[Material for the task Boundary: Start]

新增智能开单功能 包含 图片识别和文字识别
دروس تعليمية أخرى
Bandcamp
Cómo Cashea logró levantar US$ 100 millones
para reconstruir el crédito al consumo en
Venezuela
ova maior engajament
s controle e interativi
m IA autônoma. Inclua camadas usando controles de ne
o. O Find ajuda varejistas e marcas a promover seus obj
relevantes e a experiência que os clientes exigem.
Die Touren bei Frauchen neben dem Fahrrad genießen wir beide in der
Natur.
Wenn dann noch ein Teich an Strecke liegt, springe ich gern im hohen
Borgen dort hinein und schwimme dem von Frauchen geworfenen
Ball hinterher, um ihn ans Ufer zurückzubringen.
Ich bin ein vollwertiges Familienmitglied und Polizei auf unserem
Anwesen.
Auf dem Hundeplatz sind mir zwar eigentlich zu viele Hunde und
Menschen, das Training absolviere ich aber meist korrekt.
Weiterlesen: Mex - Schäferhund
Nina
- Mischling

[Material for the task Boundary: End]
[Material for the task Boundary: Start]

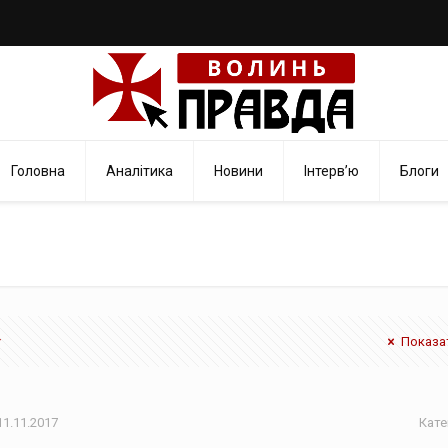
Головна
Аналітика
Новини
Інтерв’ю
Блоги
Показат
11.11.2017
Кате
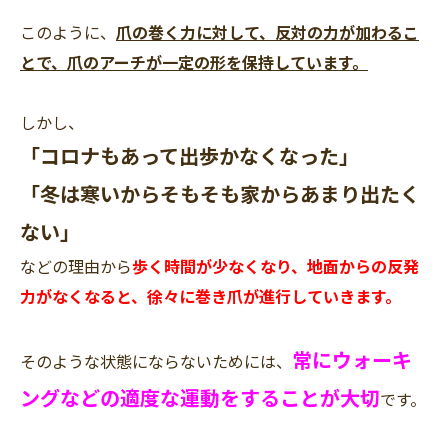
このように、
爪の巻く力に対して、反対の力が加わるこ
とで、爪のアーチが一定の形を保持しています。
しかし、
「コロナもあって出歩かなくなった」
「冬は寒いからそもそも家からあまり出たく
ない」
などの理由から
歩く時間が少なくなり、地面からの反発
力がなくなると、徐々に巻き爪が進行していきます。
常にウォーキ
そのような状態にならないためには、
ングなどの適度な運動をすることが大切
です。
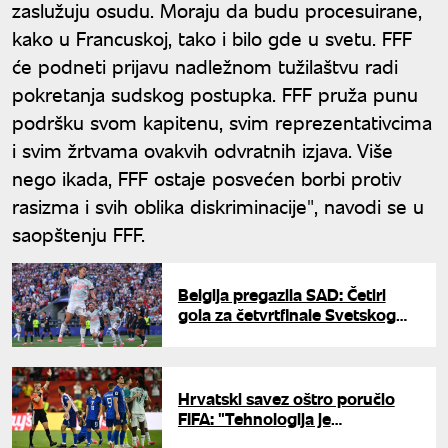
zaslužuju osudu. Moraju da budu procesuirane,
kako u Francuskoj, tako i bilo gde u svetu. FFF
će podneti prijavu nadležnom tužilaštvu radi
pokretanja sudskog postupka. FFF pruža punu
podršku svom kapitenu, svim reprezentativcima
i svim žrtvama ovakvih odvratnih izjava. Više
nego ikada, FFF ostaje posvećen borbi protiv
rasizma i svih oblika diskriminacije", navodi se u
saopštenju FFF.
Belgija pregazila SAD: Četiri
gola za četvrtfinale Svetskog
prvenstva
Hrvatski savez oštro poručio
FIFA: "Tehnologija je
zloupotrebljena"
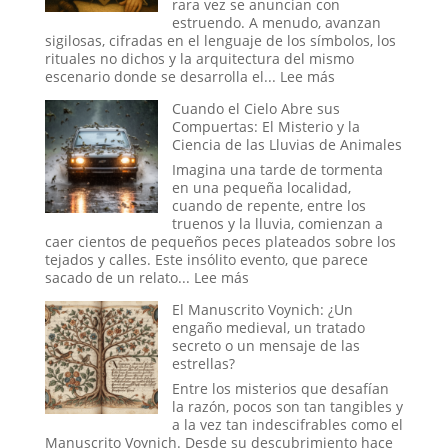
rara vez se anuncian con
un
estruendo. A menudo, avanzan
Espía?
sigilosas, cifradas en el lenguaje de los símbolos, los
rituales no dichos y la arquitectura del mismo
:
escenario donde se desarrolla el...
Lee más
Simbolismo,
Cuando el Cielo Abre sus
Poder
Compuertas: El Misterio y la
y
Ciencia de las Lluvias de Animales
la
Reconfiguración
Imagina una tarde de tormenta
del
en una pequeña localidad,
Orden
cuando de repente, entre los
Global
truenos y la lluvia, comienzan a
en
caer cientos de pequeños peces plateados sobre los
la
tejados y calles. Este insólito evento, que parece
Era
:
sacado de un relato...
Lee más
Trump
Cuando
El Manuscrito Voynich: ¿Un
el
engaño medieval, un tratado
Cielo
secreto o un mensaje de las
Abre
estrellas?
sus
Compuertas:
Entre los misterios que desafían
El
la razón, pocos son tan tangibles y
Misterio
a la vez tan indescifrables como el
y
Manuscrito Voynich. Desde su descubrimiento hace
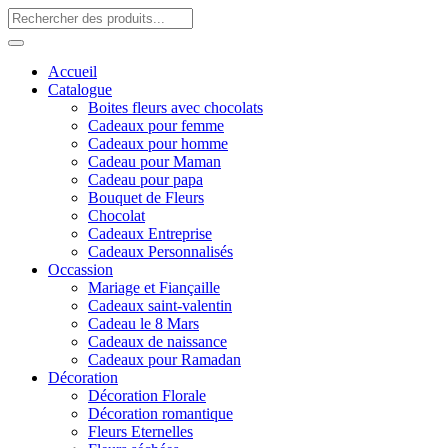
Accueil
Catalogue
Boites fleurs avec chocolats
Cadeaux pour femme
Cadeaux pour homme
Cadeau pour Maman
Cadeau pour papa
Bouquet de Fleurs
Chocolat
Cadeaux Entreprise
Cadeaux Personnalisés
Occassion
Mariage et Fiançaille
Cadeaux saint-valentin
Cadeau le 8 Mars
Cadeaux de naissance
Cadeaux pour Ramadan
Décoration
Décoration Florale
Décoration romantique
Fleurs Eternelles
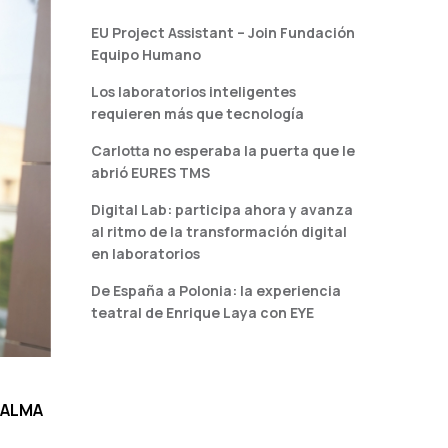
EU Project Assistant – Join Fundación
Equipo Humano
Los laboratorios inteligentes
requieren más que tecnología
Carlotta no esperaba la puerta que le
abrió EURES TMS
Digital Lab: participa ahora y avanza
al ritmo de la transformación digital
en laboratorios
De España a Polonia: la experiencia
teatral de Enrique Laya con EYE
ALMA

[Material for the task Boundary: End]
[Material for the task Boundary: Start]

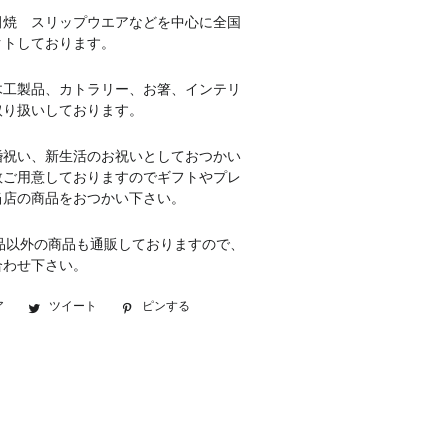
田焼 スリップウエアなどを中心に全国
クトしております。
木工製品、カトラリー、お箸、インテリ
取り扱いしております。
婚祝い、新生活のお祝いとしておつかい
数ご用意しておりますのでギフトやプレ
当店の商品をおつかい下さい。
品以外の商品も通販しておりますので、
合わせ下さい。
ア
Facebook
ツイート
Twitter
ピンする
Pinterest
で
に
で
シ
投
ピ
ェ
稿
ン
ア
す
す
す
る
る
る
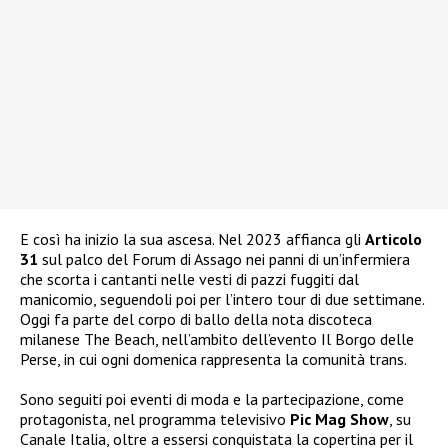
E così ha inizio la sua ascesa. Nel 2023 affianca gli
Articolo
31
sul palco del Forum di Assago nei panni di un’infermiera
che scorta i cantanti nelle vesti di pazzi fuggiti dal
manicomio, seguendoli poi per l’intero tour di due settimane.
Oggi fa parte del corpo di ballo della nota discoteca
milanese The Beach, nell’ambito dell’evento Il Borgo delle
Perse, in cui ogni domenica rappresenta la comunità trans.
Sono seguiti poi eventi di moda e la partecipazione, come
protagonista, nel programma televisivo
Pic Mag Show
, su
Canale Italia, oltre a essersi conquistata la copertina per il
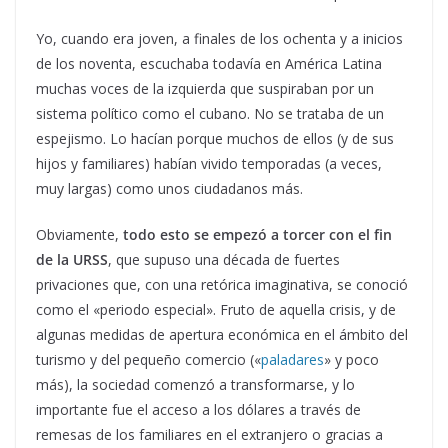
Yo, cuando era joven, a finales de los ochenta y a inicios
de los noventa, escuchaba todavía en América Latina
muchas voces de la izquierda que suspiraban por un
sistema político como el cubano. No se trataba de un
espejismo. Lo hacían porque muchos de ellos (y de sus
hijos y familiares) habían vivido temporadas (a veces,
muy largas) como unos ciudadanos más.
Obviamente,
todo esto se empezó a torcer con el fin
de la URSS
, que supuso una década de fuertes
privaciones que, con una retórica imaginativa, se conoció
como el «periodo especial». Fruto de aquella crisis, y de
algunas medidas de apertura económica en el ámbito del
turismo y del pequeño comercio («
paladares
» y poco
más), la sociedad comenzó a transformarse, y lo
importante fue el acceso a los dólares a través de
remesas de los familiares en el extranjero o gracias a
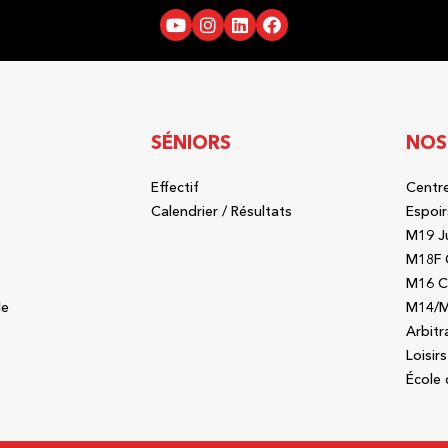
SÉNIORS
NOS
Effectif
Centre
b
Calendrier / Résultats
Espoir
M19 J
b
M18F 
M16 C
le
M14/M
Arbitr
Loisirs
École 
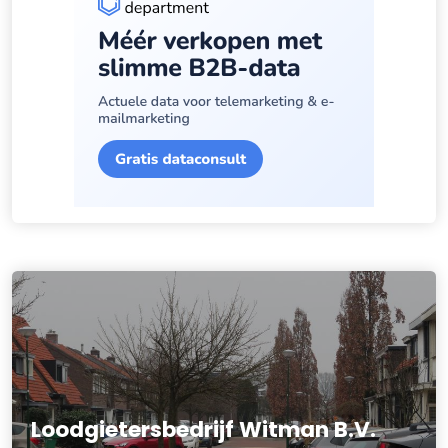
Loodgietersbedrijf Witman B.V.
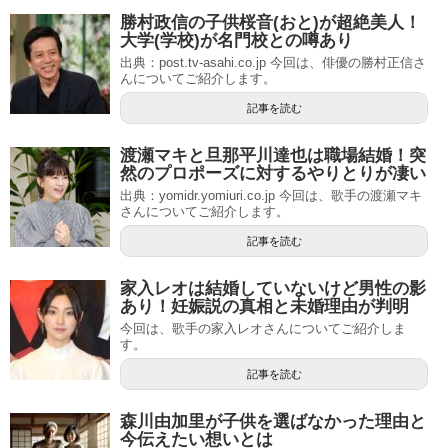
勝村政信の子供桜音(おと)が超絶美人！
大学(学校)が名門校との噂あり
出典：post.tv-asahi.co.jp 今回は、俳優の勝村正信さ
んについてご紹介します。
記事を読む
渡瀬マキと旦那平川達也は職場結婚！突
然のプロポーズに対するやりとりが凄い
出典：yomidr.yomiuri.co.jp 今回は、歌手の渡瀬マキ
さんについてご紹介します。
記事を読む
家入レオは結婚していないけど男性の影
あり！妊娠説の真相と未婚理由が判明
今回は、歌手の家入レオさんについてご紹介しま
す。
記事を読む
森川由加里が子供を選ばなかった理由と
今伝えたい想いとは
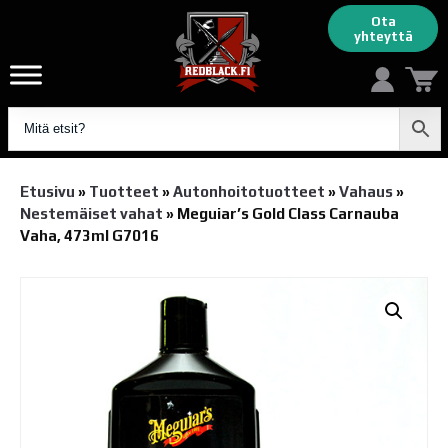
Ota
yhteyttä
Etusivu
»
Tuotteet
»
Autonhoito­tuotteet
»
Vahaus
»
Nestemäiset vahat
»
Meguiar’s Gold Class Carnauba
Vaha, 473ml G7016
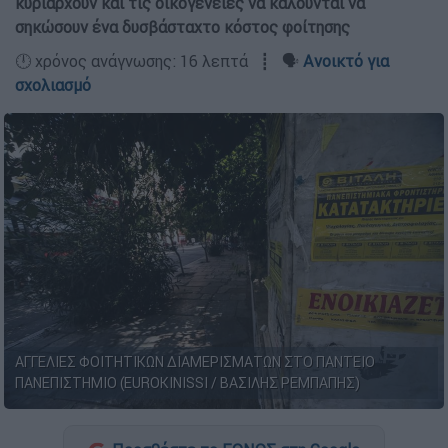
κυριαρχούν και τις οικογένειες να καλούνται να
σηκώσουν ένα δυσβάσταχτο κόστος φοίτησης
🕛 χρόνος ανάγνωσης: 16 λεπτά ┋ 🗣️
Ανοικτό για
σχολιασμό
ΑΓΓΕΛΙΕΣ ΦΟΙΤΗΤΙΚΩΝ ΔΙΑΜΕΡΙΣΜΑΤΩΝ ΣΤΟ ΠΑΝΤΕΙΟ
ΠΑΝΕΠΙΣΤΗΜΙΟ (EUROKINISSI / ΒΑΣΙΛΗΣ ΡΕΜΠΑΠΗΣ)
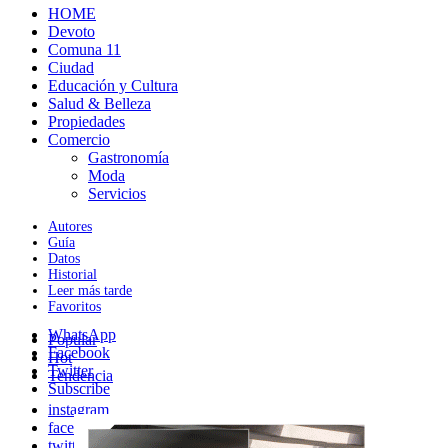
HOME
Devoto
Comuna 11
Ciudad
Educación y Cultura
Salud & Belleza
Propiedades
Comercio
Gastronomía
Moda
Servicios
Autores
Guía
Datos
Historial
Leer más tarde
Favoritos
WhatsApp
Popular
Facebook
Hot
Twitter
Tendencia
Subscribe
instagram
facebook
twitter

[Material for the task Boundary: End]

Task prompt: Within the material above, extract exactly the lines that start at the line containing "新增智能开单功能 包含 图片识别和文字识别" and stop after the line containing "- Mischling", and only those.

Solution to the problem:
新增智能开单功能 包含 图片识别和文字识别
دروس تعليمية أخرى
Bandcamp
Cómo Cashea logró levantar US$ 100 millones
para reconstruir el crédito al consumo en
Venezuela
ova maior engajament
s controle e interativi
m IA autônoma. Inclua camadas usando controles de ne
o. O Find ajuda varejistas e marcas a promover seus obj
relevantes e a experiência que os clientes exigem.
Die Touren bei Frauchen neben dem Fahrrad genießen wir beide in der
Natur.
Wenn dann noch ein Teich an Strecke liegt, springe ich gern im hohen
Borgen dort hinein und schwimme dem von Frauchen geworfenen
Ball hinterher, um ihn ans Ufer zurückzubringen.
Ich bin ein vollwertiges Familienmitglied und Polizei auf unserem
Anwesen.
Auf dem Hundeplatz sind mir zwar eigentlich zu viele Hunde und
Menschen, das Training absolviere ich aber meist korrekt.
Weiterlesen: Mex - Schäferhund
Nina
- Mischling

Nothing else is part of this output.